Written by Peter Korzun; Originally appeared on strategic-culture.org
President Trump’s announcement that he intends to order the US military out of Syria attracted a lot of public attention, unlike the war preparations that preceded and followed those statements.
Three months ago, the American military established an outpost in Manbij, in the wake of Turkey’s threats to seize control of the area. The US has some 300 soldiers based at two facilities there. In March, US Marines beefed up the military presence at the Al-Tanf base in southern Syria that is located just a few miles from the Jordanian border. The American military has established a 55-km. no-go zone around that facility.
On May 15, US personnel were reported to be setting up a new base in Badiyeh al-Sha’afa in Syria’s Deir ez-Zor province. It’s hard to believe that this move is justified by the need to confront the Islamic State — that once-powerful enemy now on the brink of extinction. One does not need new bases to finish it off. The Syrian army is well versed in how to do that.
Last month US forces were also reported to be building a new outpost at the al-Omar oil field in southeastern Deir ez-Zor. They were deployed to positions around the Conoco and al-Jafreh oil fields. On April 7, the area around the oil fields in Deir ez-Zor was declared a military zone by the US-led SDF. That group has already clashed with Syrian forces in the fight to control the province.
The SDF is constantly reinforcing its positions in Deir ez-Zor as part of its ongoing Operation Al-Jazeera Storm, which was launched on May 1. It recently seized al-Baghuz and is pushing the remaining ISIS forces out of the pocket of Hajin and al-Dashisha along the border with Iraq. These operations are coordinated with the Iraqi air force. The SDF Arab-Kurdish forces have liberated about 65 square kilometers from Daesh. Making short work of whatever is left of the Islamic State is certainly a good thing, but Syrian troops will not be allowed in. The territory will become part of a quasi-state created to become a separate entity.
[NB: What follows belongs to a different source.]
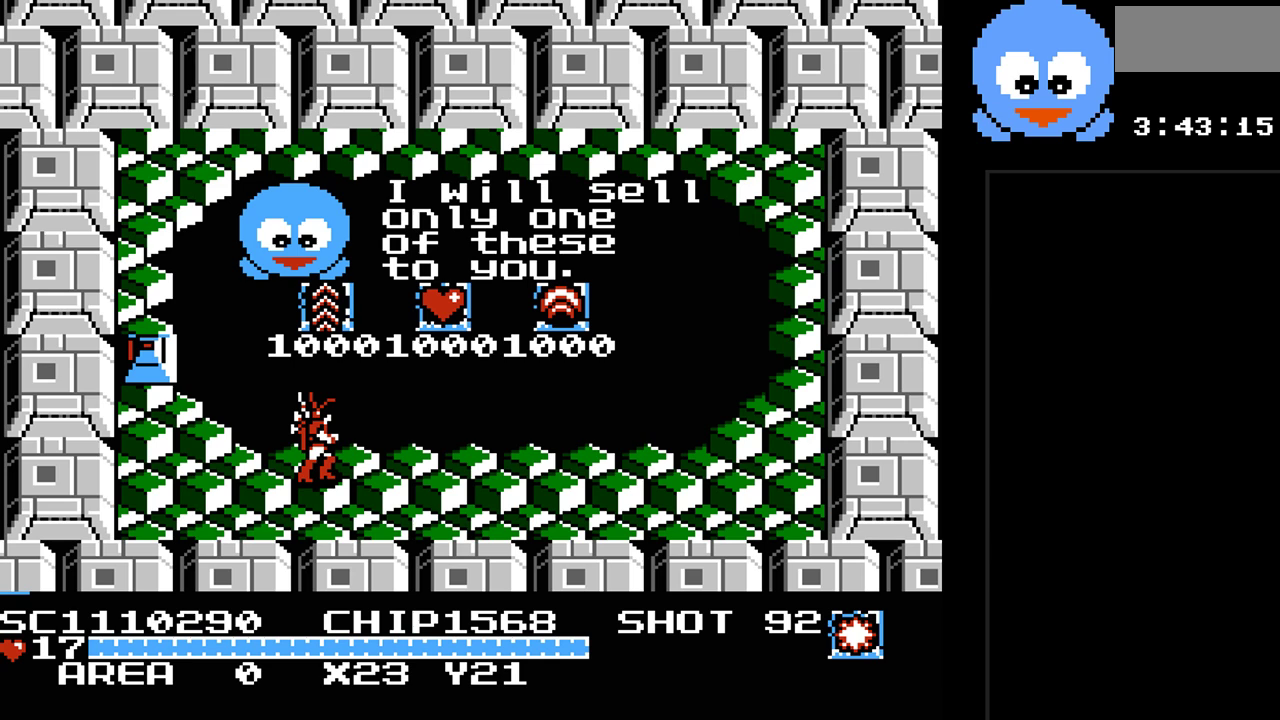
{"buttons": [], "events": []}
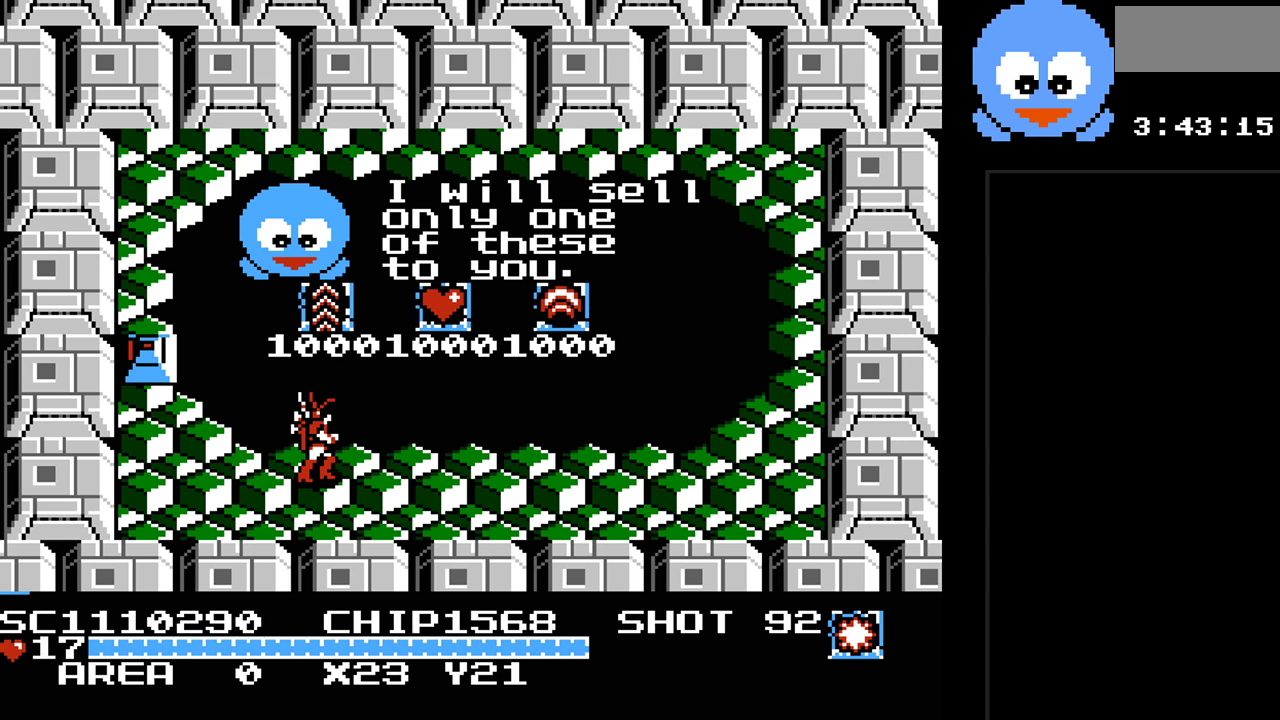
{"buttons": [], "events": []}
Despite its recent claims to the contrary, the US is hunkering down in Syria for the long haul. The US, Saudi Arabia, and France have already discussed the possibility of joint actions against Iran. The administration is pressing its Arab allies to do more. French forces are already operating in Deir ez-Zor together with the SDF.
The US buildup in northeastern Syria is important for cutting off any direct land route from Tehran across to the Mediterranean.
It is symbolic that the United States was not present at the Astana round of talks on May 14-15. It shows that Washington is no longer interested in de-escalation zones. It wants a divided Syria, with a new, pro-US entity on the map of the Middle East. It is creating local governing bodies that operate independently from Damascus, with enough money flowing in to keep them functional. And it would like to see other parts of Syria plunge into an all-against-all war. Instead of nation-building, Washington is engaged in nation-destruction. That’s why it continues to train rebel forces at Al-Tanf. The militants are not undergoing special exercises to hone their skills for peacekeeping operations, but rather for subversive activities.
Syria’s territorial integrity is guaranteed by UN Resolution 2254 — a binding document that the US, along with France, is in flagrant violation of.
But what if the US achieves in Syria what it wanted to do in Iraq — create a prosperous, pro-Western “democratic” state that can become a shining example for other Arab states to follow? The Iraqis have failed to grasp this “opportunity.” On May 15, they proved that once again by voting for Muqtada al-Sadr, the leader of Saraya al-Salam, who fought against the US-imposed “liberation.”
The UN General Assembly’s condemnation of Washington’s decision to relocate its embassy in Israel from Tel Aviv to Jerusalem shows how badly the US needs a success to rescue its waning clout in the region. Becoming the leader of the anti-Iranian coalition is how they’ve decided to do that and the location for that is Syria. The creation of a pro-Western entity in northeastern Syria will weaken Iran’s influence in Iraq and keep Russia contained.
But things could go the other way around. What if the Kurdish-dominated forces plunge into clashes with the local Arab population and the problems of inefficient local governance mount, while the Astana process makes progress thanks to the cease-fire and restoration of peaceful life in the de-escalation zones? A Kurdish-dominated entity, even if it is pro-US, is not something that Turkey may like or accept. Will the partition of Syria boost US standing in the region? Other Arab nations will think twice about letting America play a role in the management of any conflict. There are more questions than answers, but we have what we have — the US military presence in Syria is ballooning, hampering peace efforts and provoking armed conflicts.